Troubleshooting Heat Exchangers for Environmental Technologies

APRIL 21, 08:30 – 09:00
Session: Keynote
tom-lestina

Thomas G. Lestina

Senior Vice President, Engineering

Heat Transfer Research, Inc.

ABSTRACT

Environmental technologies put a premium on the heat transfer design to minimize the thermal pollution and reduce carbon footprint. Designs of high temperature effectiveness are often specified where the temperature change of a flow stream, ΔT, is a large fraction of the maximum possible temperature change (hot inlet temperature minus cold inlet temperature, Thi – Tci). This attribute along with low pressure drop requirements and compact sizing push the limits of commercial design practices. Process heat exchangers have traditionally been designed with large thermal margins due to application of conservative rules-of-thumb. Large engineering margins and traditional rules-of-thumb result in low effectiveness and promote fouling.

HTRI has experience in troubleshooting heat exchangers where the performance is inadequate for desalination, geothermal, thermal solar, and waste heat recovery applications.
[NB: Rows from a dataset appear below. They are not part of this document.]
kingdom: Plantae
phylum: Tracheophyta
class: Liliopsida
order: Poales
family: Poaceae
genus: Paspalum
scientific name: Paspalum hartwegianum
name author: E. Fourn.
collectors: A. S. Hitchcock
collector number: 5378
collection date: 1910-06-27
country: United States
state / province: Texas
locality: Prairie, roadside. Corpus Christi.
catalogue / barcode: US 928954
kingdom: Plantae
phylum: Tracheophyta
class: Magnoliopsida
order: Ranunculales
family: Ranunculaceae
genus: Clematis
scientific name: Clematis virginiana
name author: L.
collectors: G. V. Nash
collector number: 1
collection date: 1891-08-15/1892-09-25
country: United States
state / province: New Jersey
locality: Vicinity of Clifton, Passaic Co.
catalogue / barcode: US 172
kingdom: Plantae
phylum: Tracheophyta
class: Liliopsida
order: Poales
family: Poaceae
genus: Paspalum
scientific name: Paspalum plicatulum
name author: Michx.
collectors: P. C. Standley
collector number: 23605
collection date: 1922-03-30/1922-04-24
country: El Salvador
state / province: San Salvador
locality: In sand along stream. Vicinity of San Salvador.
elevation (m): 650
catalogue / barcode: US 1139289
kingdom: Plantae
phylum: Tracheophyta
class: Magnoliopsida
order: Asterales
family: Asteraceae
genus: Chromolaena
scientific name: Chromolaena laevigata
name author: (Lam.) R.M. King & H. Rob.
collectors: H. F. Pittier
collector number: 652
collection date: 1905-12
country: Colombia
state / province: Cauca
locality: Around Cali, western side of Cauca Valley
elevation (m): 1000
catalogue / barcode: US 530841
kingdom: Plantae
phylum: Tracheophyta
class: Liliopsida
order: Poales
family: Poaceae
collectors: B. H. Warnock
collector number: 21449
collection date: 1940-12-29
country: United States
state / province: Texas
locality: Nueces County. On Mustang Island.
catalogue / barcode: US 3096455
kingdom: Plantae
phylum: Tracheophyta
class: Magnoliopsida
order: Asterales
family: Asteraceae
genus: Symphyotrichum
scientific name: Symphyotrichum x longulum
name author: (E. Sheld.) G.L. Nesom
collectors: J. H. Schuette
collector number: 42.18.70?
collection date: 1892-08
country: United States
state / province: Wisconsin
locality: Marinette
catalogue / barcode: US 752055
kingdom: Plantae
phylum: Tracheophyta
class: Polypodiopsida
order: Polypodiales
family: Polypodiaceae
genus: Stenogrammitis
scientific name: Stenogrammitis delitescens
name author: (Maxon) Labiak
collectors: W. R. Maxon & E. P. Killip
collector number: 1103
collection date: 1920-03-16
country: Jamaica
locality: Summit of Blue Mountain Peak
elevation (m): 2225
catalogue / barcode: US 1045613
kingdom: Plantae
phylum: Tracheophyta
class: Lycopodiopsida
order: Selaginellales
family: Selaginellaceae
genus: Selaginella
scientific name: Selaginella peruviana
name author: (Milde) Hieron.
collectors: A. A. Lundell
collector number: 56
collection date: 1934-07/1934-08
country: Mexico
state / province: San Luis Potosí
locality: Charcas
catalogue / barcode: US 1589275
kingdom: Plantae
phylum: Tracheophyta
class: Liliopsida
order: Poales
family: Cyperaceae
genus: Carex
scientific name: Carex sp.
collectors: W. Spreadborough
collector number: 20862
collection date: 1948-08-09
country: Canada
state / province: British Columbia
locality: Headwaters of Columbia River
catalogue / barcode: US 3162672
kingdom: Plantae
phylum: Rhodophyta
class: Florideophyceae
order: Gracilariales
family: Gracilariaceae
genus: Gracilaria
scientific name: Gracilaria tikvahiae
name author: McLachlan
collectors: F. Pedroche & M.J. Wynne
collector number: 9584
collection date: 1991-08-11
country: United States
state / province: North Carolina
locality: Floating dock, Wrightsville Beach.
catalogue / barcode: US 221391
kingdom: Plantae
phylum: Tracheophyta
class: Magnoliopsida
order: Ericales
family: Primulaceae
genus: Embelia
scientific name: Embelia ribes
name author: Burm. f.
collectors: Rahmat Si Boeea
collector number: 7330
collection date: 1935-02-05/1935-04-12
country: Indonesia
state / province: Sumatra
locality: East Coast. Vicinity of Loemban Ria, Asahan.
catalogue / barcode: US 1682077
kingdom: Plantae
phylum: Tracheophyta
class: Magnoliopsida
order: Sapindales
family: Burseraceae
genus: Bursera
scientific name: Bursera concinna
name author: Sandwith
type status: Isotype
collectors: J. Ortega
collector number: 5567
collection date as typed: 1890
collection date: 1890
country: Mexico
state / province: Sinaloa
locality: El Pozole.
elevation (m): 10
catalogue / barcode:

Problems include fouling, flow maldistribution, tube vibration, and acoustic vibration. This presentation highlights the challenges of implementing effective thermal design and will question the practical limits to the effectiveness of TEMA shell-and-tube exchangers and other designs such as plate heat exchangers and pure counterflow tubular designs. A discussion on the future of heat exchanger design for environmental technologies will include minimizing flow maldistribution, using precise manufacturing, and developing accurate thermal methods.